The revert in 219-5 does seem to address this issue, but I'm guessing that won't be considered the 'correct' long-term fix, so it seems a good idea to have a bug open.

Proposing as an Alpha blocker: conditional violation of "All release-blocking images must boot in their supported configurations."

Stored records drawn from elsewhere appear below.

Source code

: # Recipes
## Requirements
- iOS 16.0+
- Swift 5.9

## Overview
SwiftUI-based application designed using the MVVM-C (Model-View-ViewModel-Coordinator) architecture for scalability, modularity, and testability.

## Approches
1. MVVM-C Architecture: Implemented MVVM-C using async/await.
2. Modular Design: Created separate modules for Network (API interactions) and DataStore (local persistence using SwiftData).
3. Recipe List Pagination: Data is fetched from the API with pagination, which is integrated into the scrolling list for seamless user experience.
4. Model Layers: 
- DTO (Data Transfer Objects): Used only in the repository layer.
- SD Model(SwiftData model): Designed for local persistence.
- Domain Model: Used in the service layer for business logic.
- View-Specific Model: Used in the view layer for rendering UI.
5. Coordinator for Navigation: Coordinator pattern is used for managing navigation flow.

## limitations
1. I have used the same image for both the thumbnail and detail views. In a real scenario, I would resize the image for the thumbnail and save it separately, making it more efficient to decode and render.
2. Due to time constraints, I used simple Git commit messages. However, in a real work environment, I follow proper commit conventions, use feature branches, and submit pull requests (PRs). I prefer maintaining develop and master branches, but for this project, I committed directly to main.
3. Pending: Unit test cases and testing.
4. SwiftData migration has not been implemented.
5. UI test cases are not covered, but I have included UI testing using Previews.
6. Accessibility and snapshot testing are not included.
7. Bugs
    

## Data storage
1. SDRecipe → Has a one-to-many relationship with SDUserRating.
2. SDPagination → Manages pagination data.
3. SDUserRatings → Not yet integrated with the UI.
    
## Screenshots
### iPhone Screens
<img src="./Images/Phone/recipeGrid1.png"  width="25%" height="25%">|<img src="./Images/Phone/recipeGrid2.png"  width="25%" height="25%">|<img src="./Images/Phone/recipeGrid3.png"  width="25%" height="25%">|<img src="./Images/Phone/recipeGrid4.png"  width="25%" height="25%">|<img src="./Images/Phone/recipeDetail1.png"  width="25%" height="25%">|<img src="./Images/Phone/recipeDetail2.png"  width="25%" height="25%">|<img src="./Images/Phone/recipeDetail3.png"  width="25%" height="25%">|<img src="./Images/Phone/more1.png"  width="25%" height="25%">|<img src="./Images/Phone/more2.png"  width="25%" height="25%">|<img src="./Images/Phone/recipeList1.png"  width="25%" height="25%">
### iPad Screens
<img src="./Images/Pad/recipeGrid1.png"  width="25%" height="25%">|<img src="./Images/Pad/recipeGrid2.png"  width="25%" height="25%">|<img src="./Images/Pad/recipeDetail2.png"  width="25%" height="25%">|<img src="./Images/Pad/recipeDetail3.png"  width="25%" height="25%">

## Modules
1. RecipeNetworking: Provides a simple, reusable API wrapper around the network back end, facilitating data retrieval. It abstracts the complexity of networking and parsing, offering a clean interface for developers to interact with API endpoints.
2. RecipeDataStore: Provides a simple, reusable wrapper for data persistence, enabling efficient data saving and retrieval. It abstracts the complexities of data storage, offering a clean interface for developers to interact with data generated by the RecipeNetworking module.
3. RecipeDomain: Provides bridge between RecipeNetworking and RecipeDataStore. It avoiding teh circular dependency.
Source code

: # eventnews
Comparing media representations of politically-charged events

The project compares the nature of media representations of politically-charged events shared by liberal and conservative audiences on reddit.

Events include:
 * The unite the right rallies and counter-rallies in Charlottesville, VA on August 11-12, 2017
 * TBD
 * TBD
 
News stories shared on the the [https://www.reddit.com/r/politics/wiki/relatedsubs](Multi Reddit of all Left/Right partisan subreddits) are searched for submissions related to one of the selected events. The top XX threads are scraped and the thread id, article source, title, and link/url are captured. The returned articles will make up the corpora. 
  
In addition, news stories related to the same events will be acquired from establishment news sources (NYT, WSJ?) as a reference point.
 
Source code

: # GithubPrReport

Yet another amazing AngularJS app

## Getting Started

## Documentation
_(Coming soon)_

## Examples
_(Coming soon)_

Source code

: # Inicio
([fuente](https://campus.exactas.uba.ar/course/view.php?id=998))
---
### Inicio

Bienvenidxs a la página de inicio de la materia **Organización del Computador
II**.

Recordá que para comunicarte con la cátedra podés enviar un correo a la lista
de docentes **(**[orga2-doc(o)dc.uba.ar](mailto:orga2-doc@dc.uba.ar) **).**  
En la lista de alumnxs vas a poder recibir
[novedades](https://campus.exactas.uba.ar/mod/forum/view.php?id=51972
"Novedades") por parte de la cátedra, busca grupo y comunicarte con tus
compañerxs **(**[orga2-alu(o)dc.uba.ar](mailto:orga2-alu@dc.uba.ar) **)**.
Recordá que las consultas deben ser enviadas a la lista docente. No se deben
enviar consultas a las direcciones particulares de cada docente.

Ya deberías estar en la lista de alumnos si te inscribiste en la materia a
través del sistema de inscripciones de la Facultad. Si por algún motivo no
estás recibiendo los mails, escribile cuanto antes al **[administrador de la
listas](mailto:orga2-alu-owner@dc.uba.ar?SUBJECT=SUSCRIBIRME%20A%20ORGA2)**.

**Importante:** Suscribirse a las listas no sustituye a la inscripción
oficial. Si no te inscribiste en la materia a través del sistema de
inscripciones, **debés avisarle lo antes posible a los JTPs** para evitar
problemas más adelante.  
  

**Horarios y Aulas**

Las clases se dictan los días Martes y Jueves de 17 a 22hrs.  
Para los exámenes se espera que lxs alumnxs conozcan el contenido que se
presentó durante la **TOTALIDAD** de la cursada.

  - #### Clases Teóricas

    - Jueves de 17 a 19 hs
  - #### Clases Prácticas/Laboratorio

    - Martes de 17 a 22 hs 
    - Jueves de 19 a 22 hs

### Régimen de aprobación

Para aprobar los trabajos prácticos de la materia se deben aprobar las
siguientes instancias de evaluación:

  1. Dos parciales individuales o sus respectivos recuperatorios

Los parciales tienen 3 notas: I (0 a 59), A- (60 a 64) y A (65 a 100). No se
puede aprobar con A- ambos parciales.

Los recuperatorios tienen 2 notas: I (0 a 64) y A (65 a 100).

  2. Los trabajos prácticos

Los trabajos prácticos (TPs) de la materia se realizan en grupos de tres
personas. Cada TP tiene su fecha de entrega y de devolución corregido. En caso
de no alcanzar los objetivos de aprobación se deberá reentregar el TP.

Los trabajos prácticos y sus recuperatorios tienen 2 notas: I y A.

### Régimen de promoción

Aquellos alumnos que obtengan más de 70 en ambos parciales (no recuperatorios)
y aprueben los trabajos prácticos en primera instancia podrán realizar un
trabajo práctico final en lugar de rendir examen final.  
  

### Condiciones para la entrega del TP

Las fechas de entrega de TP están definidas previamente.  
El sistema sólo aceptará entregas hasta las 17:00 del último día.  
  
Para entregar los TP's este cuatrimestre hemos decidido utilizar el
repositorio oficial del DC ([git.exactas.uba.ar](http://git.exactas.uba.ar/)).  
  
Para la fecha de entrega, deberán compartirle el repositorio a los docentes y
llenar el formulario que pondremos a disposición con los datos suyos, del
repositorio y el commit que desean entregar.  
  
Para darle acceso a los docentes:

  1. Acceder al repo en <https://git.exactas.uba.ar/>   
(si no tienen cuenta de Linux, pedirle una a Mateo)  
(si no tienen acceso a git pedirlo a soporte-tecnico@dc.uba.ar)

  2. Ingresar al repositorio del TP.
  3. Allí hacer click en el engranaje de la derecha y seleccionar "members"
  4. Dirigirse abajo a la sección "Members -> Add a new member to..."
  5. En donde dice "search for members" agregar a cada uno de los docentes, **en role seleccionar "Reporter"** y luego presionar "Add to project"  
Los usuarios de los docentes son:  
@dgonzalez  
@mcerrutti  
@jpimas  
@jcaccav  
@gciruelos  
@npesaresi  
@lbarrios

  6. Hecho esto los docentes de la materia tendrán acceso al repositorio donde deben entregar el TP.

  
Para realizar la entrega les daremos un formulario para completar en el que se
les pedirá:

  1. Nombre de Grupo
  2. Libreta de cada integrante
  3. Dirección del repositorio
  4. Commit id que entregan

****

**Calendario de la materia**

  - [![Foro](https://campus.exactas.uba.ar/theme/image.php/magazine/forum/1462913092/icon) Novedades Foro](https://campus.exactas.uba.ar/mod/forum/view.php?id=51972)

Comment 1 Fedora Update System 2015-02-25 23:35:08 UTC
systemd-219-5.fc22 has been submitted as an update for Fedora 22.
https://admin.fedoraproject.org/updates/systemd-219-5.fc22

Comment 2 Lukas Brabec 2015-02-26 09:11:43 UTC
This seems to be similar https://bugzilla.redhat.com/show_bug.cgi?id=1195750

Comment 3 Adam Williamson 2015-02-26 16:47:36 UTC
*** Bug 1195750 has been marked as a duplicate of this bug. ***

Comment 4 Fedora Update System 2015-02-26 17:42:10 UTC
Package systemd-219-5.fc22:
* should fix your issue,
* was pushed to the Fedora 22 testing repository,
* should be available at your local mirror within two days.
Update it with:
# su -c 'yum update --enablerepo=updates-testing systemd-219-5.fc22'
as soon as you are able to.
Please go to the following url:
https://admin.fedoraproject.org/updates/FEDORA-2015-2655/systemd-219-5.fc22
then log in and leave karma (feedback).

Comment 5 Petr Schindler 2015-03-02 19:09:20 UTC
Discussed at today's blocker review meeting [1].

This bug was accepted as Alpha Blocker - This bug is a clear violation of the following criterion: "All release-blocking images must boot in their supported configurations."

http://meetbot.fedoraproject.org/fedora-blocker-review/2015-03-02/

Comment 6 Petr Schindler 2015-03-02 19:09:49 UTC
Discussed at today's blocker review meeting [1].

This bug was accepted as Alpha Blocker - This bug is a clear violation of the following criterion: "All release-blocking images must boot in their supported configurations."

http://meetbot.fedoraproject.org/fedora-blocker-review/2015-03-02/

Comment 7 Fedora Update System 2015-03-04 01:55:42 UTC
systemd-219-6.fc22 has been submitted as an update for Fedora 22.
https://admin.fedoraproject.org/updates/systemd-219-6.fc22

Comment 8 Fedora Update System 2015-03-05 01:13:45 UTC
systemd-219-5.fc22 has been pushed to the Fedora 22 stable repository.  If problems still persist, please make note of it in this bug report.

Comment 9 Fedora Update System 2015-03-09 08:27:55 UTC
systemd-219-6.fc22 has been pushed to the Fedora 22 stable repository.  If problems still persist, please make note of it in this bug report.